The conventional wisdom in Washington is that Whitewater’s dead, at least for this election season. White House aides are elated at a Little Rock jury’s acquittal of two Arkansas bankers on four felony counts. Deputy counsel Bruce Lindsey, reportedly the president’s closest friend in the White House, had been an officially designated “unindicted co-conspirator” in an alleged conspiracy to conceal large cash withdrawals by Bill Clinton’s 1990 gubernatorial campaign. But Lindsey’s principal accuser, Neal T. Ainley, bombed during testimony, and several jurors told reporters that none of them believed Ainley at all.

End of story? Hardly. According to the New York Times, the Whitewater jurors didn’t trust Lindsey, either. One of them, Mary M. Zinamon, told the Times that Lindsey’s testimony “was the same as Ainley’s.” She “didn’t believe a thing [Lindsey] was saying” because it “just didn’t make sense.” Another juror, Betty I. Sweeden, said none of the jurors believed Lindsey. And USA Today now reports that jurors say they would have convicted Lindsey of conspiracy had he actually been on trial.

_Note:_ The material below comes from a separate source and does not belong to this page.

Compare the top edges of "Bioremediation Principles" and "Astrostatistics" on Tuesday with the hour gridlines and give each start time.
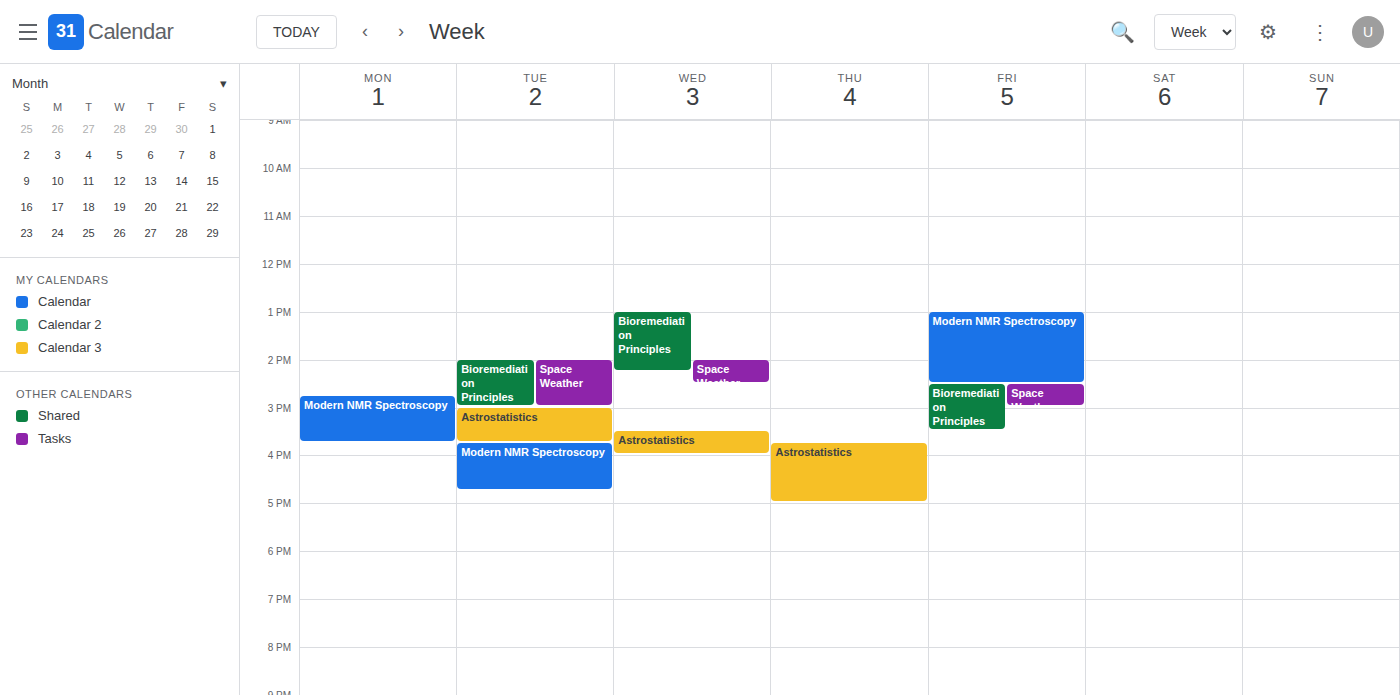
"Bioremediation Principles": 2:00 PM, exactly on the 2 PM line. "Astrostatistics": 3:00 PM, exactly on the 3 PM line.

Now attorneys in the Whitewater prosecutor’s office are telling people they will consider issuing new indictments as late as the end of September — for almost another two months, in other words — before suspending public activity during the presidential election. They have hired another prosecutor to look at the behavior of Lindsey and other White House staffers. And they have designated a prosecutor in Little Rock to focus on Mrs. Clinton’s pre- Washington activities. Convicted Whitewater felon James McDougal, USA Today reveals, “has been talking to Whitewater prosecutors in advance of his sentencing.”

Once again, the conventional wisdom may prove to be wrong.